The party complained that Elbegdorj, a former pro-democracy activist, failed to do enough to fight corruption and worsening poverty in this former Soviet satellite.
The party's announcement that it was leaving the coalition prompted a protest by MPRP opponents who temporarily occupied the party headquarters on Thursday, accusing its leaders of trying to seize power.
MPRP members staged their own demonstration Friday in support of the party, demanding that Elbegdorj resign.
Elbegdorj didn't say whether he would try to form a new government.
"I have done my best as prime minister of Mongolia. I trust that the legacy of my government will enrich the heritage of Mongolian governance," he said Friday night in comments broadcast on state television.

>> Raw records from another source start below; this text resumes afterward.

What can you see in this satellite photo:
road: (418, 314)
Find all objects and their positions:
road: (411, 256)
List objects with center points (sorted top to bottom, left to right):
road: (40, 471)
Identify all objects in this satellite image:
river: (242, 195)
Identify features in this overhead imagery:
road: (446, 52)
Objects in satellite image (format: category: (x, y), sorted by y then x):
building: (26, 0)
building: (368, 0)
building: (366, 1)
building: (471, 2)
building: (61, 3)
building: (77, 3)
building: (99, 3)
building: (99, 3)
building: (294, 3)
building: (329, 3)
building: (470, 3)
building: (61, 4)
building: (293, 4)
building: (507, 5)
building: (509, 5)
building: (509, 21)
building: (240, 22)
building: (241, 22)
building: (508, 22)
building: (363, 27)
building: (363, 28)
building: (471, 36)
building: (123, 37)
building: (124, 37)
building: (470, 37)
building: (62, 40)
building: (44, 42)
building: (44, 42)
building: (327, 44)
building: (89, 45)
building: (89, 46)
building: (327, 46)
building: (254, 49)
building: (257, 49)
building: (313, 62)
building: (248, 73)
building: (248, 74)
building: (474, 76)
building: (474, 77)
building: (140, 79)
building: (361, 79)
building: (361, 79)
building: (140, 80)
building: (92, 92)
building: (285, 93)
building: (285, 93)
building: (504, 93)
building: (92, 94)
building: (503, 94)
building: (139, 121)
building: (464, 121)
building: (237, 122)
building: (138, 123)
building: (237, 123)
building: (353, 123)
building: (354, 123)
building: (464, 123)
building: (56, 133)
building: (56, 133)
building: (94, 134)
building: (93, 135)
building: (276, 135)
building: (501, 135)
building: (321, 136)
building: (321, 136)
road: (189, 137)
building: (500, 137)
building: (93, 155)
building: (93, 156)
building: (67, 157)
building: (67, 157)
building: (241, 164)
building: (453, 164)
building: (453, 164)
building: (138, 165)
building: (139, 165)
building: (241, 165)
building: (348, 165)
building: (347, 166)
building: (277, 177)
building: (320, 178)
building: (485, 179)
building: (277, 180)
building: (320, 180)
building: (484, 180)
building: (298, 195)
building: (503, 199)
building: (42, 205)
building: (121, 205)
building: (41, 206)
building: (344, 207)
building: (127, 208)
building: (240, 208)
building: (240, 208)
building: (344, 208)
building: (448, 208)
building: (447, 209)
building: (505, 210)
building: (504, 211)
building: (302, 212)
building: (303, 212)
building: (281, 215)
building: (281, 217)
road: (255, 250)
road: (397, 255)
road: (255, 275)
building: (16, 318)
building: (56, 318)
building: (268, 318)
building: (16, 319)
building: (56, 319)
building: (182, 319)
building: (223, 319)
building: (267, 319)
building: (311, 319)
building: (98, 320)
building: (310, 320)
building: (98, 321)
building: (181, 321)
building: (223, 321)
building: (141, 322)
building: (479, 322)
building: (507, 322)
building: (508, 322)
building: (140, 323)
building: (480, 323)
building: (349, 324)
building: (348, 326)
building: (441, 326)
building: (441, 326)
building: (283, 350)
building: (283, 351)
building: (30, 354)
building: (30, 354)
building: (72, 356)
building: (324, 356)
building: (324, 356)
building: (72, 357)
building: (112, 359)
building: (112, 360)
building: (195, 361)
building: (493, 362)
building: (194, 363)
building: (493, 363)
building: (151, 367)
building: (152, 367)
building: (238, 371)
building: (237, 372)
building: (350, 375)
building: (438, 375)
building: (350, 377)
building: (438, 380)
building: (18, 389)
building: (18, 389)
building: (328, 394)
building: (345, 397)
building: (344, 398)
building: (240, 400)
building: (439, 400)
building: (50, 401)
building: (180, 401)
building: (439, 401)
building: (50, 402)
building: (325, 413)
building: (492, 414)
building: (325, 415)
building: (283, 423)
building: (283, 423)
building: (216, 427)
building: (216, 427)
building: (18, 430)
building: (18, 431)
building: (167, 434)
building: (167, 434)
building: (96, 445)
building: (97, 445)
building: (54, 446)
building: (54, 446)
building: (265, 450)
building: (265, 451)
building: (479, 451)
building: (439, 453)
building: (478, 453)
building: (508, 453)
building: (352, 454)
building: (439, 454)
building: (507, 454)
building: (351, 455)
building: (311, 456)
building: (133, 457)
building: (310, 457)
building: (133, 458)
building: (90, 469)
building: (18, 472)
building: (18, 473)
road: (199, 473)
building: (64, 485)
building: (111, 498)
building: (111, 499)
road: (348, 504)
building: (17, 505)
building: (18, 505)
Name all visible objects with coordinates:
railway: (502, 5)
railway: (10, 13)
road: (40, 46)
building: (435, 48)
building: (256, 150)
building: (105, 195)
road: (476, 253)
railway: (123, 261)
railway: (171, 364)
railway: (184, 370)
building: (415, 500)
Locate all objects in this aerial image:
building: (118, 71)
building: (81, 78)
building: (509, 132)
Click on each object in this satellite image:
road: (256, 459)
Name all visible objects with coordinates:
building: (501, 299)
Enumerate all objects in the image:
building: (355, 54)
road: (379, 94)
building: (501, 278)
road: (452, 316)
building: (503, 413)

Parliament voted 39-0 to dissolve the government after 37 members of the 76 body left before the vote. Twenty members of Elbegdorj's Democratic Party walked out in protest, but five Democrats remained and voted for the dissolution. The legislature's lone Republican and one of its two independents also voted for the dissolution.
The MPRP has 38 seats in the parliament, just one short of the minimum 39 required to form a government.
The uneasy ruling coalition was formed in 2004 following disputed legislative elections in which the MPRP and its rivals accused each other of vote fraud and other abuses.